Description and Purpose: In this homework assignment, you’ll build your own toy data set. You’ll fit a linear regressor to this toy data set using code provided to you. You’ll compute and plot residuals for your model and interpret the residual plots to identify shortcomings for your model. Understanding how your model performs and the types of errors it makes are important aspects of using that model responsibly.

Your Tasks

  1. Build a toy dataset by completing the following:
  • Choose 50 x values randomly and uniformly over the interval \(\left[0, 100\right]\). The function runif() will be useful here.

  • Construct a collection of 50 values y, which are associated with x via at least a quadratic relationship. Your error term should be normally distributed with mean \(0\) and a constant standard deviation. The function rnorm() will be useful here.

  • Use the command toydata <- tibble(x = x, y = y) to package your data into a data frame.

  • Use ggplot() to plot the association between x and y.

    • Smaller standard deviations will make your regression task “easier”, while larger standard deviations will make it more “difficult”. You may want to play around with a variety of standard deviation values until you get a data set that you like. Ideally, you’ll build a data set with a clear general trend but enough noise that your prediction errors will be noticeable.
  1. Use the code cell below to fit a model to your data and attach predictions to your toydata set. The code utilized should be familiar from our introduction to {tidymodels} notebook. You’ll want to delete #| eval: false option from the code chunk to ensure that this code is run when you knit your notebook.
lr_spec <- linear_reg() %>%
  set_engine("lm")

lr_rec <- recipe(y ~ x, data = toydata)

lr_wf <- workflow() %>%
  add_model(lr_spec) %>%
  add_recipe(lr_rec)

lr_fit <- lr_wf %>%
  fit(toydata)

toydata <- lr_fit %>%
  augment(toydata)
  1. Use ggplot() to plot your original x and y pairs from your toydata set in “black” and add another layer to plot your model’s predictions in a different color. What do you notice?

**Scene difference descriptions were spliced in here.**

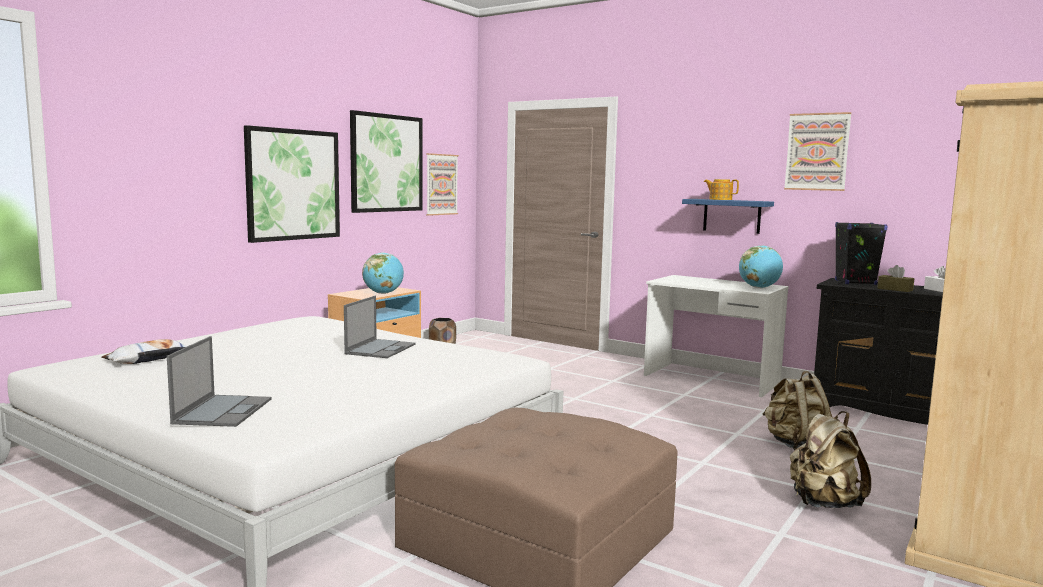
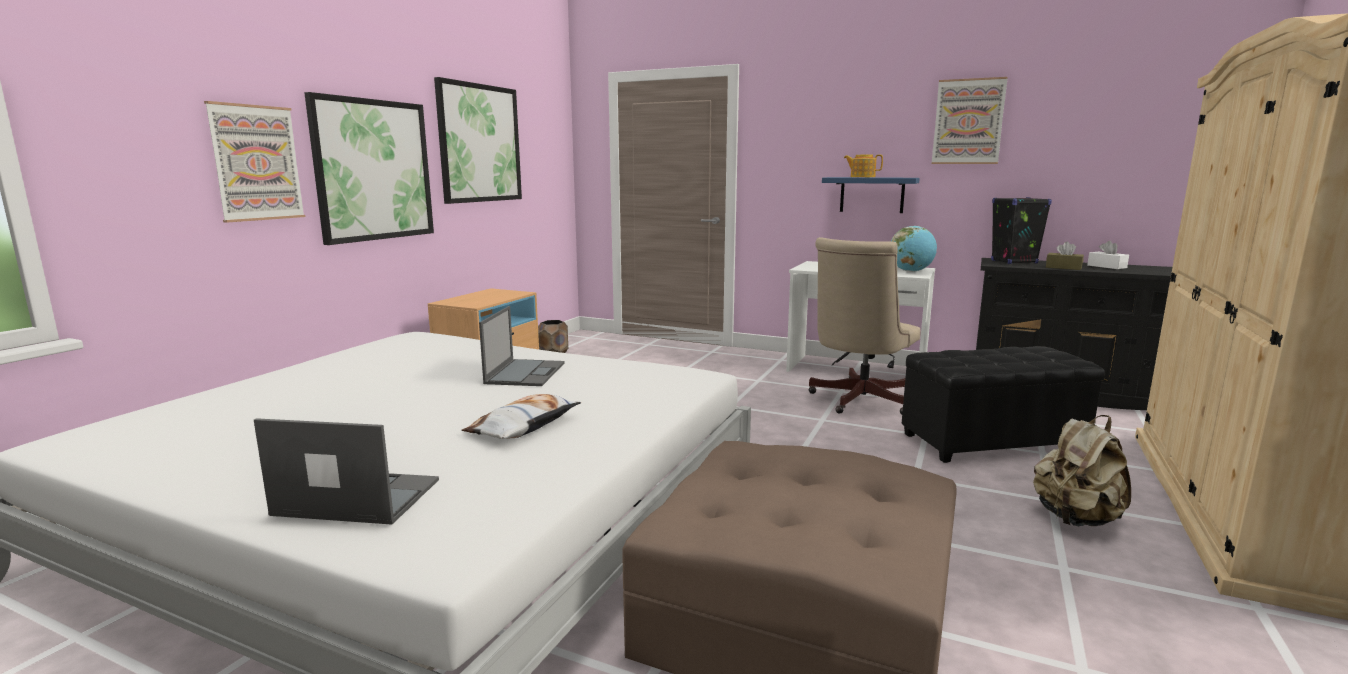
camera: 10 degrees left, 5 degrees up
(147, 359) = (211, 414): pillow -> pillow (524, 426)
(223, 411) = (356, 497): laptop -> laptop turned 75 degrees counterclockwise
(383, 293) = (495, 298): globe -> none
(441, 184) = (539, 168): picture -> picture (256, 163)
(694, 403) = (858, 401): none -> beige office chair
(795, 445) = (992, 443): beige backpack -> black ottoman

  2. Use mutate() to add another new column to your toydata set. That column should contain your model’s residuals – the true observed reponses minus your model’s predictions.

  3. Use ggplot() to plot your model’s residuals against the true responses (y). What do you notice?

  4. Use ggplot() to plot your model’s residuals against the value of your predictor variable (x). What do you notice?

  5. Run the code below to obtain the Root Mean Squared Error for your model, and describe what it means. Again, you’ll want to remove #| eval: false chunk option to ensure the code runs when you knit your document.

toydata %>%
  rmse(y, .pred)
  1. Use your response from part (7) and your plots from parts (5) and (6) to discuss a severe shortcoming of this model. What assumptions are not being satisfied and how does that impact the confidence intervals we build for model predictions?

  2. (Optional) Use the predict() function with the type = "conf_int" argument to generate lower and upper bounds on a confidence interval for model predictions. Build a single plot which includes your original x and y values from the toydata set, your model’s predictions in a different color, and the lower and upper bounds for a confidence interval for your model’s predictions. Use this plot as supporting evidence for your conclusion in part (8).

  3. When you are done, knit your notebook to an HTML document and submit both your HTML output and QMD file to BrightSpace using the Homework 2 submission folder.